Whittaker's finest work for the studio. The Speedball 2 theme — pounding, relentless, perfectly calibrated to the game's pace — is one of the most recognisable pieces of Amiga game music ever written. It remains the soundtrack that most people associate with the Bitmap Brothers name. Play the catalogue page to browse games.

Gods (1991)

Richard Joseph & Nation XII

Gods marked the first collaboration between the Bitmap Brothers and Richard Joseph, who would score the studio's remaining titles. The work here was shared with Nation XII; the combination gave Gods a sweeping, mythological quality that matched Dan Malone's towering artwork. The temple themes in particular remain evocative decades later.

Magic Pockets (1991)

Richard Joseph

Joseph demonstrated his range with Magic Pockets — a playful, bouncing score that captured the game's colourful charm without any of the darkness of the studio's other titles.
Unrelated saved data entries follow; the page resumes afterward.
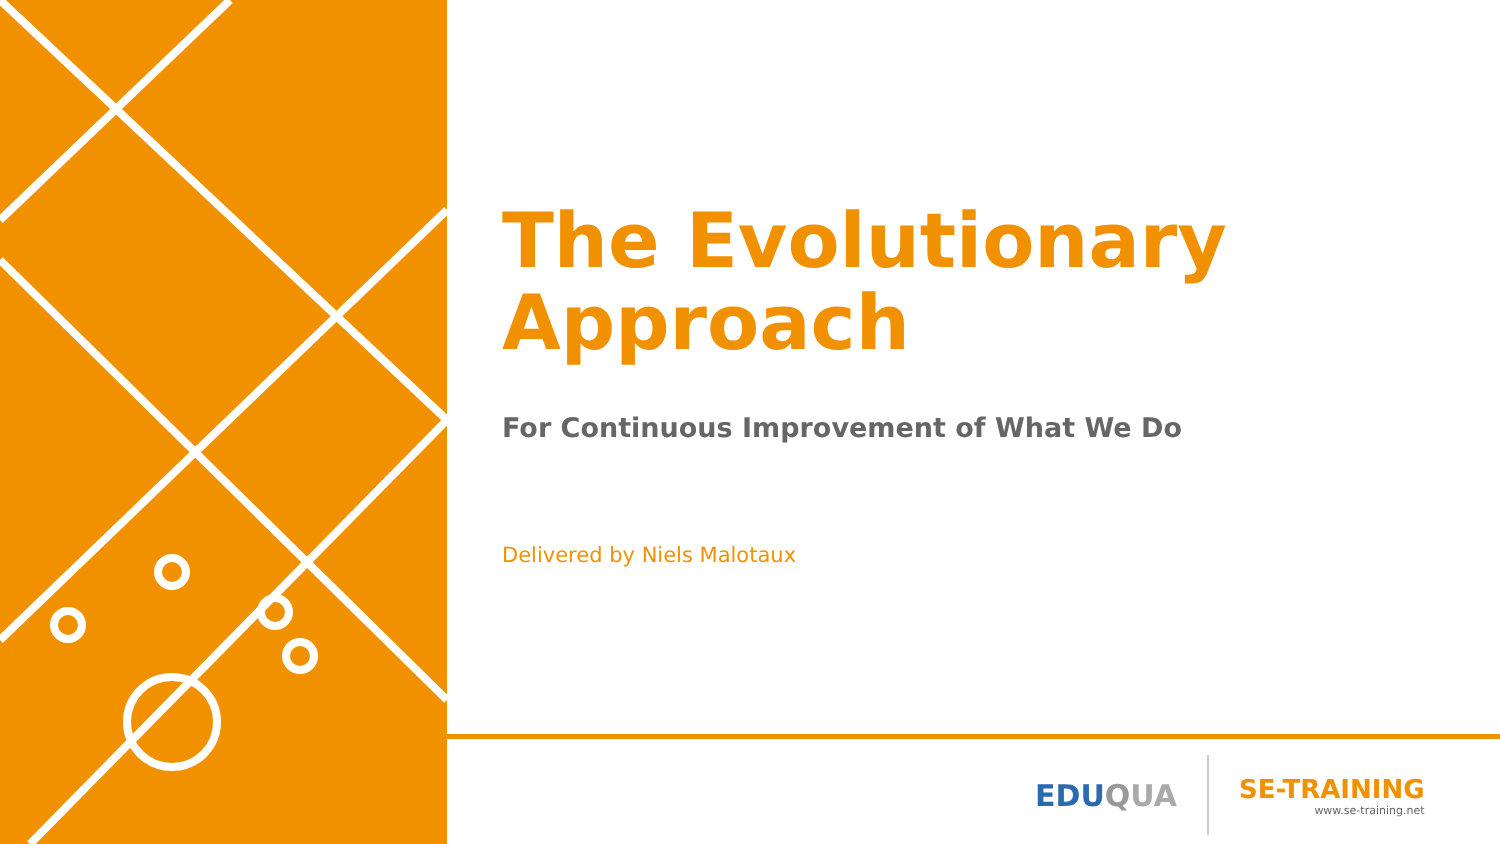The Evolutionary Approach
For Continuous Improvement of What We Do
Delivered by Niels Malotaux
EDUQUA
SE-TRAINING
www.se-training.net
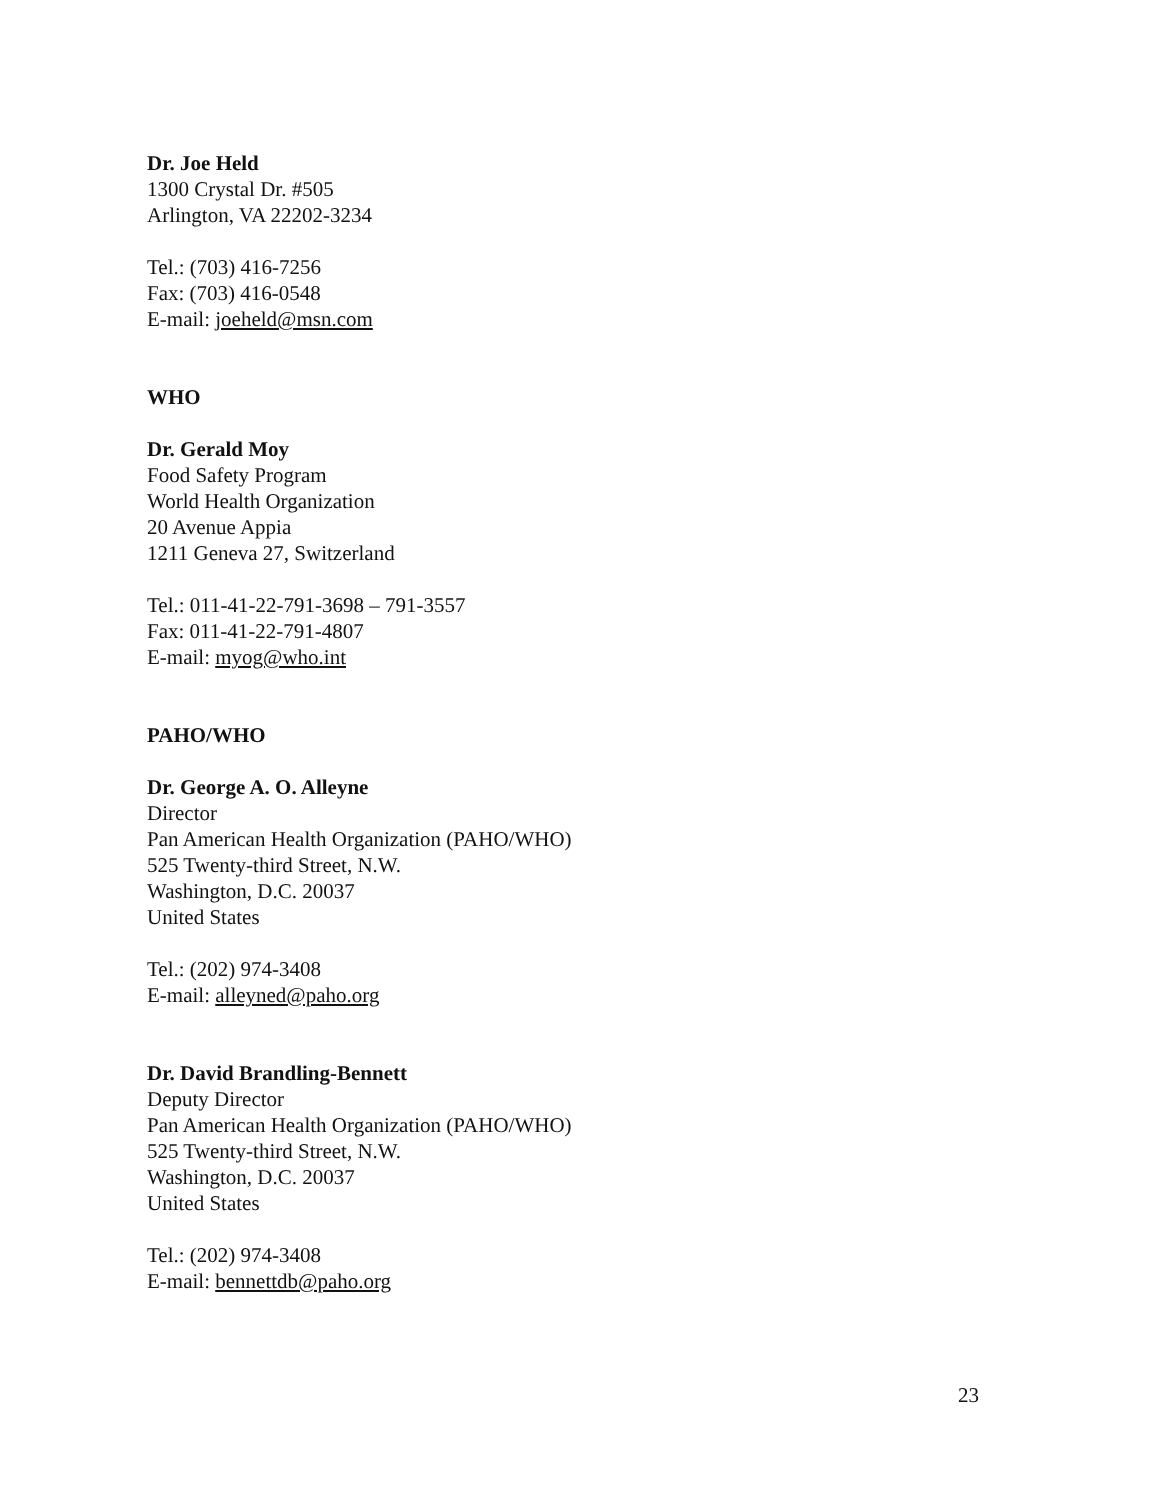Dr. Joe Held
1300 Crystal Dr. #505
Arlington, VA 22202-3234
Tel.: (703) 416-7256
Fax: (703) 416-0548
E-mail: joeheld@msn.com
WHO
Dr. Gerald Moy
Food Safety Program
World Health Organization
20 Avenue Appia
1211 Geneva 27, Switzerland
Tel.: 011-41-22-791-3698 – 791-3557
Fax: 011-41-22-791-4807
E-mail: myog@who.int
PAHO/WHO
Dr. George A. O. Alleyne
Director
Pan American Health Organization (PAHO/WHO)
525 Twenty-third Street, N.W.
Washington, D.C. 20037
United States
Tel.: (202) 974-3408
E-mail: alleyned@paho.org
Dr. David Brandling-Bennett
Deputy Director
Pan American Health Organization (PAHO/WHO)
525 Twenty-third Street, N.W.
Washington, D.C. 20037
United States
Tel.: (202) 974-3408
E-mail: bennettdb@paho.org
23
It is among his most cheerful compositions and shows the Bitmap Brothers could commission lightness as effectively as gravity.
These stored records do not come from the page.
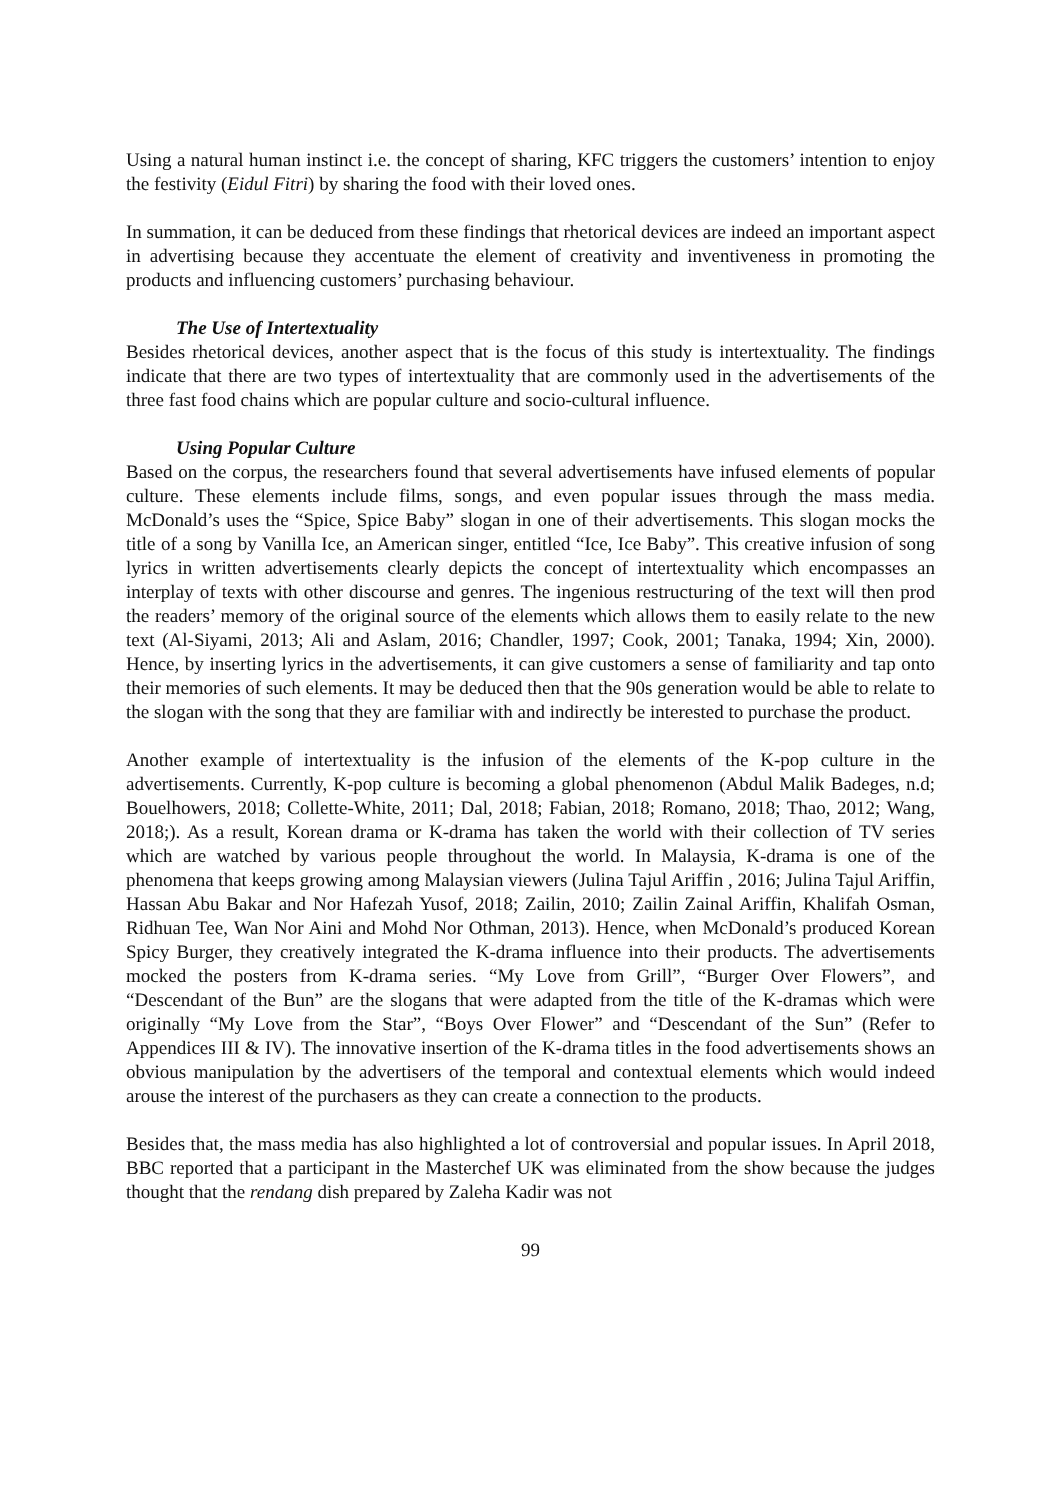Using a natural human instinct i.e. the concept of sharing, KFC triggers the customers’ intention to enjoy the festivity (Eidul Fitri) by sharing the food with their loved ones.
In summation, it can be deduced from these findings that rhetorical devices are indeed an important aspect in advertising because they accentuate the element of creativity and inventiveness in promoting the products and influencing customers’ purchasing behaviour.
The Use of Intertextuality
Besides rhetorical devices, another aspect that is the focus of this study is intertextuality. The findings indicate that there are two types of intertextuality that are commonly used in the advertisements of the three fast food chains which are popular culture and socio-cultural influence.
Using Popular Culture
Based on the corpus, the researchers found that several advertisements have infused elements of popular culture. These elements include films, songs, and even popular issues through the mass media. McDonald’s uses the “Spice, Spice Baby” slogan in one of their advertisements. This slogan mocks the title of a song by Vanilla Ice, an American singer, entitled “Ice, Ice Baby”. This creative infusion of song lyrics in written advertisements clearly depicts the concept of intertextuality which encompasses an interplay of texts with other discourse and genres. The ingenious restructuring of the text will then prod the readers’ memory of the original source of the elements which allows them to easily relate to the new text (Al-Siyami, 2013; Ali and Aslam, 2016; Chandler, 1997; Cook, 2001; Tanaka, 1994; Xin, 2000). Hence, by inserting lyrics in the advertisements, it can give customers a sense of familiarity and tap onto their memories of such elements. It may be deduced then that the 90s generation would be able to relate to the slogan with the song that they are familiar with and indirectly be interested to purchase the product.
Another example of intertextuality is the infusion of the elements of the K-pop culture in the advertisements. Currently, K-pop culture is becoming a global phenomenon (Abdul Malik Badeges, n.d; Bouelhowers, 2018; Collette-White, 2011; Dal, 2018; Fabian, 2018; Romano, 2018; Thao, 2012; Wang, 2018;). As a result, Korean drama or K-drama has taken the world with their collection of TV series which are watched by various people throughout the world. In Malaysia, K-drama is one of the phenomena that keeps growing among Malaysian viewers (Julina Tajul Ariffin , 2016; Julina Tajul Ariffin, Hassan Abu Bakar and Nor Hafezah Yusof, 2018; Zailin, 2010; Zailin Zainal Ariffin, Khalifah Osman, Ridhuan Tee, Wan Nor Aini and Mohd Nor Othman, 2013). Hence, when McDonald’s produced Korean Spicy Burger, they creatively integrated the K-drama influence into their products. The advertisements mocked the posters from K-drama series. “My Love from Grill”, “Burger Over Flowers”, and “Descendant of the Bun” are the slogans that were adapted from the title of the K-dramas which were originally “My Love from the Star”, “Boys Over Flower” and “Descendant of the Sun” (Refer to Appendices III & IV). The innovative insertion of the K-drama titles in the food advertisements shows an obvious manipulation by the advertisers of the temporal and contextual elements which would indeed arouse the interest of the purchasers as they can create a connection to the products.
Besides that, the mass media has also highlighted a lot of controversial and popular issues. In April 2018, BBC reported that a participant in the Masterchef UK was eliminated from the show because the judges thought that the rendang dish prepared by Zaleha Kadir was not
99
Cadaver: The Payoff (1992)

David Whittaker

Whittaker returned for the Cadaver expansion, providing music consistent with the original game's Gothic atmosphere. The Payoff's score continued the dungeon-crawl tone of its predecessor. See the Gallery for screenshots.

The Chaos Engine (1993)

Richard Joseph

Richard Joseph's masterwork for the studio. The Chaos Engine's soundtrack builds a complete world — the Victorian steampunk setting demands music that feels both mechanical and organic, and Joseph delivered exactly that. The main theme's brass-heavy industrial march became one of the most-celebrated pieces of Amiga game music. See the Chaos Engine flagship entry.

Z (1996)

Richard Joseph

For the studio's final and only PC-native title, Richard Joseph provided a score that matched the game's black-humour military tone. Z's music was produced at a higher fidelity than any previous Bitmap Brothers soundtrack, taking advantage of the PC's CD audio capabilities.

Where to Listen

YouTube

Numerous community-uploaded recordings of Amiga and Atari ST versions of Bitmap Brothers game music are available on YouTube. Search by game title.

Modland & Amiga Music Preservation

The Amiga Music Preservation project and Modland archive original Protracker and OctaMED module files from Amiga games, including some Bitmap Brothers titles. These can be played in module-compatible audio players.